Ya, the article is kind of bickering, but how many games have you played that offered so-called "fully interactive environments" that just aren't fully interactive? It's always a let-down.
Also, gotta love the "cheap shots." I mean, I just killed about a hundred soldiers and got shot a thousand times, but one guy walks up behind me and cracks me on the head to knock me out so next I have to start in a jail cell with no weapons. And these "guards" that are holding me? Bitch please, I could melee all of them in about 30 seconds and not feel a thing. But instead you have to play along and "steal" the key because otherwise... GAME OVER!
that's teh shizzle bizzle
This is exactly why Portal was so awesome. Although it was a FPS, it behaved like any old 2D puzzler. It started out the same way for 15 levels: Light walls you put a portal on, dark walls you don't put a portal on. I began to see the game abstractly, like looking at a Minesweeper board. Then you go behind the wall and find the surprise. "The cake is a lie" was a funny internet meme for a year, but before that it was kind of disturbing to see for the first time. More games should challenge your expections, I hope the sequel lives up to it.
You can largely solve that problem by implementing realistic time-scales and offering players benefit to out of play aging.
It doesn't work in MMORPGs, but a DM can easily have you travel uneventfully for weeks or months between realms and have you return to the gaming table after a layoff to a character that has been gaining languages or other useful skills at the expense of an aging hit.
The out of play aging is great because a good DM can allow players to create their own interim story and choose from a palette of minor but useful skills that will help during the new campaign. A good group can spend a couple evenings 'back rolling' their stories with each other; and when the actual gaming begins everyone is already in the right headstate.
Anyhow, the cumulative effect of travel time and out of game aging is a character that needs to begin looking at replacing valuable eq slots with anti-age eq around the same time that the game starts to break... If the eq is balanced of course.
For me, quick time events are the worst offenders of all that have ruined many modern games for me (Resident Evil 4/5, God of War series, Uncharted, etc.) . Interrupt the game, destroy the atmosphere by displaying console-specific button prompts, and then force the player to play some lame simon-says game resurrected from the dark era of "interactive movie" games on the mega-cd.

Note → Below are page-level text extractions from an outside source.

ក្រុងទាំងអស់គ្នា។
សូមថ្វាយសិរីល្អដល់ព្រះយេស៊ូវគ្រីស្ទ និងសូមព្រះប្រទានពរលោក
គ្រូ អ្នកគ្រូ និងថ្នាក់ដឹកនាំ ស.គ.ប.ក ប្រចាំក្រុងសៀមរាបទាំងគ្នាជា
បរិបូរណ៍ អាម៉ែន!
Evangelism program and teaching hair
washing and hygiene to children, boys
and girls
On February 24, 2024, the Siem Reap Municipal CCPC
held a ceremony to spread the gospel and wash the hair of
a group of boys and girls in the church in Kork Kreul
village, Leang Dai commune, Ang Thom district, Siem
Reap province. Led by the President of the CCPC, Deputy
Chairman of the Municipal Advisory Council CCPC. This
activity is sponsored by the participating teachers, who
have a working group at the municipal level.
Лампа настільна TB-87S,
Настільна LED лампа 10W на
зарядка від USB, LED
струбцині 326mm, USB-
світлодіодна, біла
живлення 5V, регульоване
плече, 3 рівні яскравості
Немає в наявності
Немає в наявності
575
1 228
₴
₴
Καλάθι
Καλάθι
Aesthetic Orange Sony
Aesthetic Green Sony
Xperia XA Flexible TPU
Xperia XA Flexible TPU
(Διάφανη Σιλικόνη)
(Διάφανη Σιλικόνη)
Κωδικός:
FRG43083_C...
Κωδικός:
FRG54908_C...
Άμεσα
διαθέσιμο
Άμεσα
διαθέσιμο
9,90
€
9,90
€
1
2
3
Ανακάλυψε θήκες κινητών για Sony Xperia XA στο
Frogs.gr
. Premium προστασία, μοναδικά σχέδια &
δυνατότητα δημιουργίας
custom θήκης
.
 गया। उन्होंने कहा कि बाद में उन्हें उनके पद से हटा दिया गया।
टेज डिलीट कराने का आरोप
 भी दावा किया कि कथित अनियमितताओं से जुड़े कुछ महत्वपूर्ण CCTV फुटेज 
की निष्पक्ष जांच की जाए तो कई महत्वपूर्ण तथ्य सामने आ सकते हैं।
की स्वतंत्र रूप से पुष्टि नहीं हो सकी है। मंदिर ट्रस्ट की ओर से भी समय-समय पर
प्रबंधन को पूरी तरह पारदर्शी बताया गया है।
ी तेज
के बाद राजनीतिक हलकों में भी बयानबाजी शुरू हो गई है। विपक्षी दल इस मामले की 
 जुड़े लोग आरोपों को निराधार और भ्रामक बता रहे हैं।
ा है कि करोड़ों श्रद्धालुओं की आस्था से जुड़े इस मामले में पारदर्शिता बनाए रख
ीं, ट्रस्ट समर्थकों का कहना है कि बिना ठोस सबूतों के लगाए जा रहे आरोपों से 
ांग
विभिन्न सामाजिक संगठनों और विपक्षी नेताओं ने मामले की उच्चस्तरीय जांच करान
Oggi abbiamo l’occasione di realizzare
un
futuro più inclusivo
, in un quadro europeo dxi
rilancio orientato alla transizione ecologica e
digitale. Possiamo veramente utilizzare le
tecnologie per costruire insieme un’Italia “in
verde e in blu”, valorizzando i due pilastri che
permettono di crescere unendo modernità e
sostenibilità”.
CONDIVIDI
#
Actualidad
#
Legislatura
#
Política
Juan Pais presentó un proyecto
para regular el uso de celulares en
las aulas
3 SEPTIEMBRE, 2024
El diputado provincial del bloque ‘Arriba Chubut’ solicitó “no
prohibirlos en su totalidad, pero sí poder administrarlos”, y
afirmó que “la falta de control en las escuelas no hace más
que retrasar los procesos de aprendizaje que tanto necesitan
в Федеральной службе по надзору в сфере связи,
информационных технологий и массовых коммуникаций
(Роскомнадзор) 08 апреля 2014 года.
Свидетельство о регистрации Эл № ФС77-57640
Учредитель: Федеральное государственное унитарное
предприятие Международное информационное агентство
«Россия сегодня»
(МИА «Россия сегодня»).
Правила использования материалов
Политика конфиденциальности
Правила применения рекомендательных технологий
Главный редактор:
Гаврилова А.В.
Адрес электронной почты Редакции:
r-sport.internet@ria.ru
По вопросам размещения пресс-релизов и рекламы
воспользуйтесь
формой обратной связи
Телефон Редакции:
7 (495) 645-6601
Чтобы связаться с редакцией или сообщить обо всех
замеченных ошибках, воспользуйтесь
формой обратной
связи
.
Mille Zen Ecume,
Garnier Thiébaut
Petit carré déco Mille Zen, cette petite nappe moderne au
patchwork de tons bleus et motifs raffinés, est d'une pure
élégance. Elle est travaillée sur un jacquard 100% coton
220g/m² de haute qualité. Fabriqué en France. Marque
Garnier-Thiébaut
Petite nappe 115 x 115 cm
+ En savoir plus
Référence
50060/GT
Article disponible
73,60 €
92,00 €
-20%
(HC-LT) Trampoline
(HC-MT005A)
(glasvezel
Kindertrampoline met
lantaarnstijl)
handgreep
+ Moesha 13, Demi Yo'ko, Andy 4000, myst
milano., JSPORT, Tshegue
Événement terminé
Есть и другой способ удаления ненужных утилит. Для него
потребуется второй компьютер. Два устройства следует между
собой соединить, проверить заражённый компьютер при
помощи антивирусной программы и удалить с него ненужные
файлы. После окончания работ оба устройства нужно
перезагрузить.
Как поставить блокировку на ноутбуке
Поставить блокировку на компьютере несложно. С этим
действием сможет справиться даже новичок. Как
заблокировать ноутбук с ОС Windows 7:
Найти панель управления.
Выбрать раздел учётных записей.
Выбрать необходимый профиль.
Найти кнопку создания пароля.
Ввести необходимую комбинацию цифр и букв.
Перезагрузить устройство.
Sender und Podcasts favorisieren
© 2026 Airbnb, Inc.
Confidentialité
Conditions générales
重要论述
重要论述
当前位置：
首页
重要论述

Yeah, that's a great idea...
I agree with you in the principle of the thing, that people playing games don't usually like being reminded that they're not the avatar (in games that have avatars), and I can see where you're coming from when you say that gamers have twisted the definition of immersion, but I think you're mixing up the cause of loss for the definition. The real issue is one of consistency. It's the same thing as the concept of the fourth wall in theatre and film; games of most genres need to maintain a certain internal consistency or in many cases the enjoyment and level of engagement with the media is reduced. When gamers talk about immersion, they're not talking about how consistent or inconsistent the game world is, they're talking about the feeling that it evokes.